* Stated exercise:
Write out each of the lines below word for word, without changing anything.

(Items listed in a dataset)
***

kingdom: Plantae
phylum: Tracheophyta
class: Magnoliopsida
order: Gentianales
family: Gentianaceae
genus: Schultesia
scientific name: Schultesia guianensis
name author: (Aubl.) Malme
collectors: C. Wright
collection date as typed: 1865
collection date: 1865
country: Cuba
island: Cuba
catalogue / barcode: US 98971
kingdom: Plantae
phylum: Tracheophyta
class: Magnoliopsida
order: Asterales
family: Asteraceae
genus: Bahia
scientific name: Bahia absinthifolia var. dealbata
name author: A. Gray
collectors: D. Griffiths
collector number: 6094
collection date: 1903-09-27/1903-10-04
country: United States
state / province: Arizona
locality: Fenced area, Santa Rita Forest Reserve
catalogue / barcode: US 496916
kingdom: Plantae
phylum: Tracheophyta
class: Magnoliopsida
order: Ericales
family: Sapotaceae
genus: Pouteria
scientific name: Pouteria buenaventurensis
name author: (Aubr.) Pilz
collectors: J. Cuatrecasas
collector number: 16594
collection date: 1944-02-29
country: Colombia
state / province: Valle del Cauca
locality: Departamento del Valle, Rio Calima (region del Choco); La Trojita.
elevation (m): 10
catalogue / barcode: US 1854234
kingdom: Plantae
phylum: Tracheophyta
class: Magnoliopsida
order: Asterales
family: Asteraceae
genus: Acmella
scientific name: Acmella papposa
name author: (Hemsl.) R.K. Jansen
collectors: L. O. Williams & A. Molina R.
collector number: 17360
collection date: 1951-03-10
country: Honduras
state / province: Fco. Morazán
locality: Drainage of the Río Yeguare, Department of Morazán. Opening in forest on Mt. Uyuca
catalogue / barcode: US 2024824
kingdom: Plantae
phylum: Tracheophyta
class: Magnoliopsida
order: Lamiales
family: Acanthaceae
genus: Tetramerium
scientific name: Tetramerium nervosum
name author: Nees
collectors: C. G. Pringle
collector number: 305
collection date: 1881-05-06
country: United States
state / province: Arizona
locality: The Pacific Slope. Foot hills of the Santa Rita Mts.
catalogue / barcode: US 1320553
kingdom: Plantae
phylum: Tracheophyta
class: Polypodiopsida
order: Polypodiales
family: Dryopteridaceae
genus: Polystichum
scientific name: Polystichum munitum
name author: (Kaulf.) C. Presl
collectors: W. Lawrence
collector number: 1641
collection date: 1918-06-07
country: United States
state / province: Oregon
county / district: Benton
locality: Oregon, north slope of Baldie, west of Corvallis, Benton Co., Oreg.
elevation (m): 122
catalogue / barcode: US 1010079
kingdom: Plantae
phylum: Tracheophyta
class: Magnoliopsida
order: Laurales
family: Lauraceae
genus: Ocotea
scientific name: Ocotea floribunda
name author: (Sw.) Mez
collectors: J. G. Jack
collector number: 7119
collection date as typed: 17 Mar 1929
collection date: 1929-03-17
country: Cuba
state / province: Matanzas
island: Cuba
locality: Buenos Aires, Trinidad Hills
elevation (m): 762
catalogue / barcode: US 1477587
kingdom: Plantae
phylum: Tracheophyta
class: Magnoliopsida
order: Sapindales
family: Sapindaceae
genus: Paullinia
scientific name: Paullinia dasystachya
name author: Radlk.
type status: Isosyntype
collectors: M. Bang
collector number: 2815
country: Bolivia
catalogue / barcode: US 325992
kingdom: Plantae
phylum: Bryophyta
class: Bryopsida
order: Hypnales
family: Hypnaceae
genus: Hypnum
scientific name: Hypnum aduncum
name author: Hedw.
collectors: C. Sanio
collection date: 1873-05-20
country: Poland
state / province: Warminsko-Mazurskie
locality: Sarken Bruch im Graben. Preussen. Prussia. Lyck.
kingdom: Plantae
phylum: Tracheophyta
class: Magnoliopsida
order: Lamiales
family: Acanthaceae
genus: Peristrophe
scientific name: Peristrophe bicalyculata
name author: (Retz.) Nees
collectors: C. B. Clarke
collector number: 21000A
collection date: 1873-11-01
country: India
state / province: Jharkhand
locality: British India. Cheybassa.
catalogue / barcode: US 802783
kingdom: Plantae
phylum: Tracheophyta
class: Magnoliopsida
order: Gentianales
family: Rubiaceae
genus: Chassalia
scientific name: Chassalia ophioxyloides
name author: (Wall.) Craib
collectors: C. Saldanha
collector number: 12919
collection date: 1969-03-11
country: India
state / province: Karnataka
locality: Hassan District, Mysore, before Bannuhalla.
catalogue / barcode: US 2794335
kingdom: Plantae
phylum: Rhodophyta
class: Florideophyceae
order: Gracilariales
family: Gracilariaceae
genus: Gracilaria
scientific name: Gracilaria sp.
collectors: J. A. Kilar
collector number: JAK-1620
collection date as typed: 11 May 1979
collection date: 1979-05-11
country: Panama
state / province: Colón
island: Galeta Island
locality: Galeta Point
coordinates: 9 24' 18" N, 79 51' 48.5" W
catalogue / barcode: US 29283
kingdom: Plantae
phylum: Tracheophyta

***

* Problem solution:
kingdom: Plantae
phylum: Tracheophyta
class: Magnoliopsida
order: Gentianales
family: Gentianaceae
genus: Schultesia
scientific name: Schultesia guianensis
name author: (Aubl.) Malme
collectors: C. Wright
collection date as typed: 1865
collection date: 1865
country: Cuba
island: Cuba
catalogue / barcode: US 98971
kingdom: Plantae
phylum: Tracheophyta
class: Magnoliopsida
order: Asterales
family: Asteraceae
genus: Bahia
scientific name: Bahia absinthifolia var. dealbata
name author: A. Gray
collectors: D. Griffiths
collector number: 6094
collection date: 1903-09-27/1903-10-04
country: United States
state / province: Arizona
locality: Fenced area, Santa Rita Forest Reserve
catalogue / barcode: US 496916
kingdom: Plantae
phylum: Tracheophyta
class: Magnoliopsida
order: Ericales
family: Sapotaceae
genus: Pouteria
scientific name: Pouteria buenaventurensis
name author: (Aubr.) Pilz
collectors: J. Cuatrecasas
collector number: 16594
collection date: 1944-02-29
country: Colombia
state / province: Valle del Cauca
locality: Departamento del Valle, Rio Calima (region del Choco); La Trojita.
elevation (m): 10
catalogue / barcode: US 1854234
kingdom: Plantae
phylum: Tracheophyta
class: Magnoliopsida
order: Asterales
family: Asteraceae
genus: Acmella
scientific name: Acmella papposa
name author: (Hemsl.) R.K. Jansen
collectors: L. O. Williams & A. Molina R.
collector number: 17360
collection date: 1951-03-10
country: Honduras
state / province: Fco. Morazán
locality: Drainage of the Río Yeguare, Department of Morazán. Opening in forest on Mt. Uyuca
catalogue / barcode: US 2024824
kingdom: Plantae
phylum: Tracheophyta
class: Magnoliopsida
order: Lamiales
family: Acanthaceae
genus: Tetramerium
scientific name: Tetramerium nervosum
name author: Nees
collectors: C. G. Pringle
collector number: 305
collection date: 1881-05-06
country: United States
state / province: Arizona
locality: The Pacific Slope. Foot hills of the Santa Rita Mts.
catalogue / barcode: US 1320553
kingdom: Plantae
phylum: Tracheophyta
class: Polypodiopsida
order: Polypodiales
family: Dryopteridaceae
genus: Polystichum
scientific name: Polystichum munitum
name author: (Kaulf.) C. Presl
collectors: W. Lawrence
collector number: 1641
collection date: 1918-06-07
country: United States
state / province: Oregon
county / district: Benton
locality: Oregon, north slope of Baldie, west of Corvallis, Benton Co., Oreg.
elevation (m): 122
catalogue / barcode: US 1010079
kingdom: Plantae
phylum: Tracheophyta
class: Magnoliopsida
order: Laurales
family: Lauraceae
genus: Ocotea
scientific name: Ocotea floribunda
name author: (Sw.) Mez
collectors: J. G. Jack
collector number: 7119
collection date as typed: 17 Mar 1929
collection date: 1929-03-17
country: Cuba
state / province: Matanzas
island: Cuba
locality: Buenos Aires, Trinidad Hills
elevation (m): 762
catalogue / barcode: US 1477587
kingdom: Plantae
phylum: Tracheophyta
class: Magnoliopsida
order: Sapindales
family: Sapindaceae
genus: Paullinia
scientific name: Paullinia dasystachya
name author: Radlk.
type status: Isosyntype
collectors: M. Bang
collector number: 2815
country: Bolivia
catalogue / barcode: US 325992
kingdom: Plantae
phylum: Bryophyta
class: Bryopsida
order: Hypnales
family: Hypnaceae
genus: Hypnum
scientific name: Hypnum aduncum
name author: Hedw.
collectors: C. Sanio
collection date: 1873-05-20
country: Poland
state / province: Warminsko-Mazurskie
locality: Sarken Bruch im Graben. Preussen. Prussia. Lyck.
kingdom: Plantae
phylum: Tracheophyta
class: Magnoliopsida
order: Lamiales
family: Acanthaceae
genus: Peristrophe
scientific name: Peristrophe bicalyculata
name author: (Retz.) Nees
collectors: C. B. Clarke
collector number: 21000A
collection date: 1873-11-01
country: India
state / province: Jharkhand
locality: British India. Cheybassa.
catalogue / barcode: US 802783
kingdom: Plantae
phylum: Tracheophyta
class: Magnoliopsida
order: Gentianales
family: Rubiaceae
genus: Chassalia
scientific name: Chassalia ophioxyloides
name author: (Wall.) Craib
collectors: C. Saldanha
collector number: 12919
collection date: 1969-03-11
country: India
state / province: Karnataka
locality: Hassan District, Mysore, before Bannuhalla.
catalogue / barcode: US 2794335
kingdom: Plantae
phylum: Rhodophyta
class: Florideophyceae
order: Gracilariales
family: Gracilariaceae
genus: Gracilaria
scientific name: Gracilaria sp.
collectors: J. A. Kilar
collector number: JAK-1620
collection date as typed: 11 May 1979
collection date: 1979-05-11
country: Panama
state / province: Colón
island: Galeta Island
locality: Galeta Point
coordinates: 9 24' 18" N, 79 51' 48.5" W
catalogue / barcode: US 29283
kingdom: Plantae
phylum: Tracheophyta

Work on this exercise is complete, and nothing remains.